### EXERCISE BRIEF:
Your answer should be every line of the entries that has the string "service" in it.

### DATASET CONTENT:
+--

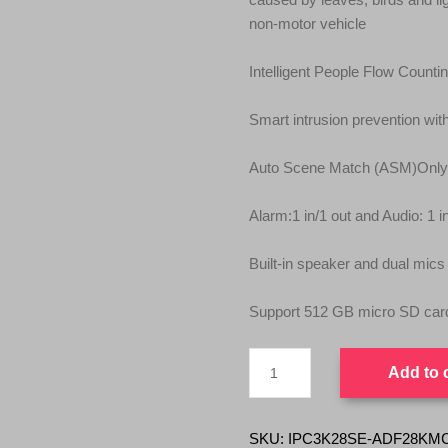
non‑motor vehicle
Intelligent People Flow Count
Smart intrusion prevention with
Auto Scene Match (ASM)Onl
Alarm:1 in/1 out and Audio: 1 i
Built‑in speaker and dual mics
Support 512 GB micro SD car
UNV
Add to 
Tri-
Guard
2.0
IPC3K28SE-
SKU:
IPC3K28SE-ADF28KMC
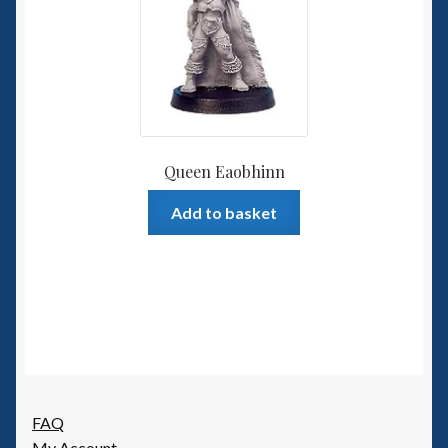
Queen Eaobhinn
Add to basket
FAQ
My Account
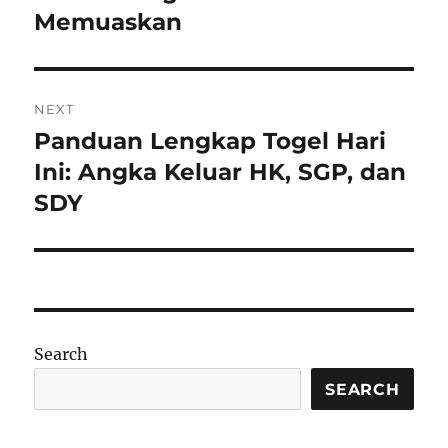
Memuaskan
NEXT
Panduan Lengkap Togel Hari
Next
post:
Ini: Angka Keluar HK, SGP, dan
SDY
Search
SEARCH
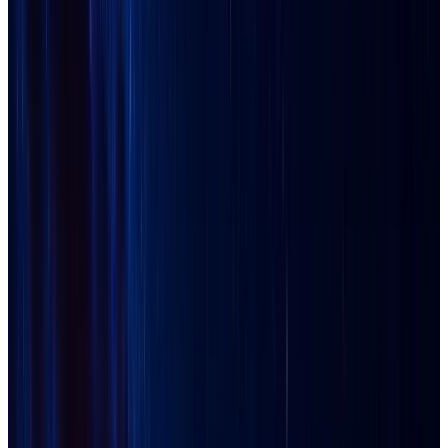
Avondale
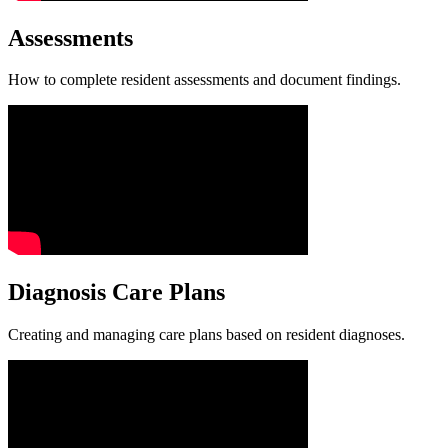
Assessments
How to complete resident assessments and document findings.
Diagnosis Care Plans
Creating and managing care plans based on resident diagnoses.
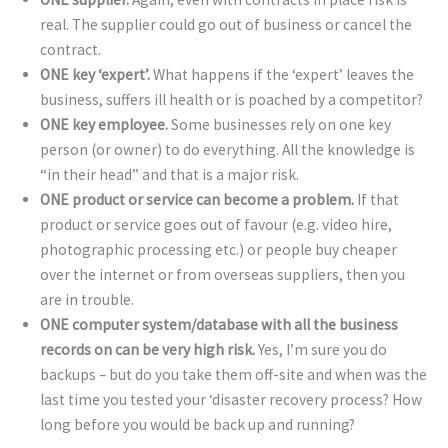
real. The supplier could go out of business or cancel the
contract.
ONE key ‘expert’.
What happens if the ‘expert’ leaves the
business, suffers ill health or is poached by a competitor?
ONE key employee.
Some businesses rely on one key
person (or owner) to do everything. All the knowledge is
“in their head” and that is a major risk.
ONE product or service can become a problem.
If that
product or service goes out of favour (e.g. video hire,
photographic processing etc.) or people buy cheaper
over the internet or from overseas suppliers, then you
are in trouble.
ONE computer system/database with all the business
records on can be very high risk.
Yes, I’m sure you do
backups – but do you take them off-site and when was the
last time you tested your ‘disaster recovery process? How
long before you would be back up and running?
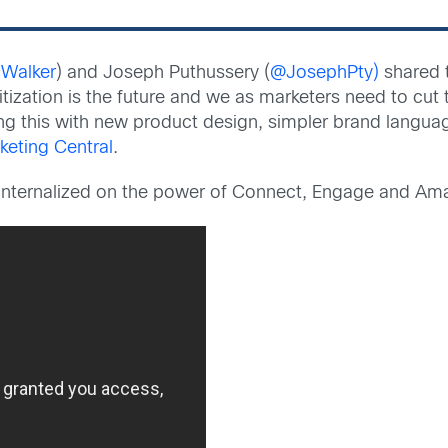
Walker
) and Joseph Puthussery (
@JosephPty)
shared t
itization is the future and we as marketers need to cu
ing this with new product design, simpler brand langu
keting Central
.
internalized on the power of Connect, Engage and Ama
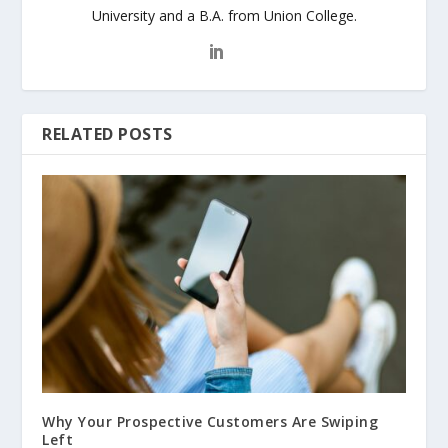
University and a B.A. from Union College.
RELATED POSTS
Why Your Prospective Customers Are Swiping
Left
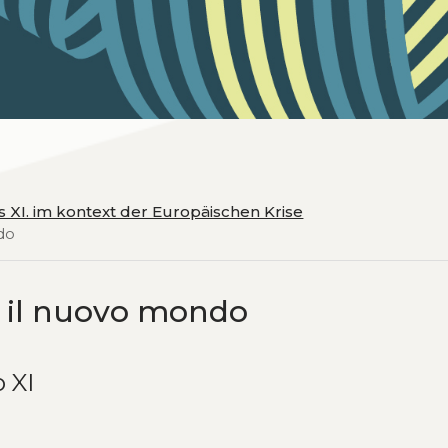
ius XI. im kontext der Europäischen Krise
ndo
 e il nuovo mondo
o XI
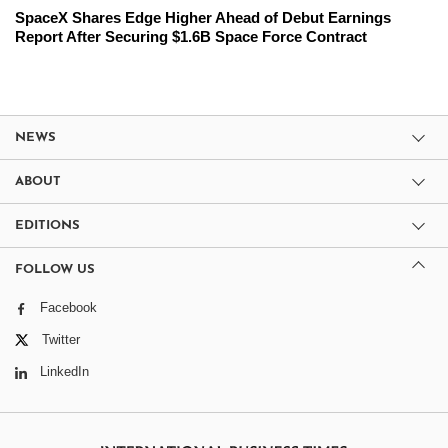
SpaceX Shares Edge Higher Ahead of Debut Earnings
Report After Securing $1.6B Space Force Contract
NEWS
ABOUT
EDITIONS
FOLLOW US
Facebook
Twitter
LinkedIn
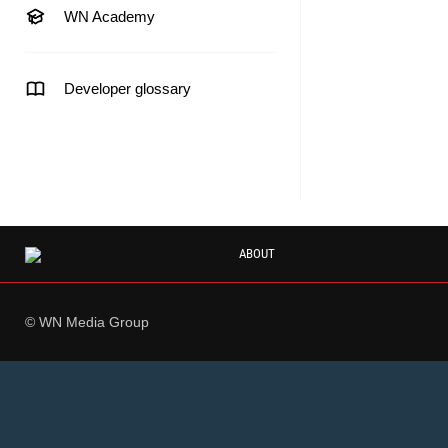
WN Academy
Developer glossary
ABOUT
© WN Media Group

+--

### RESPONSE AREA:
ONE product or service can become a problem.
product or service goes out of favour (e.g. video hire,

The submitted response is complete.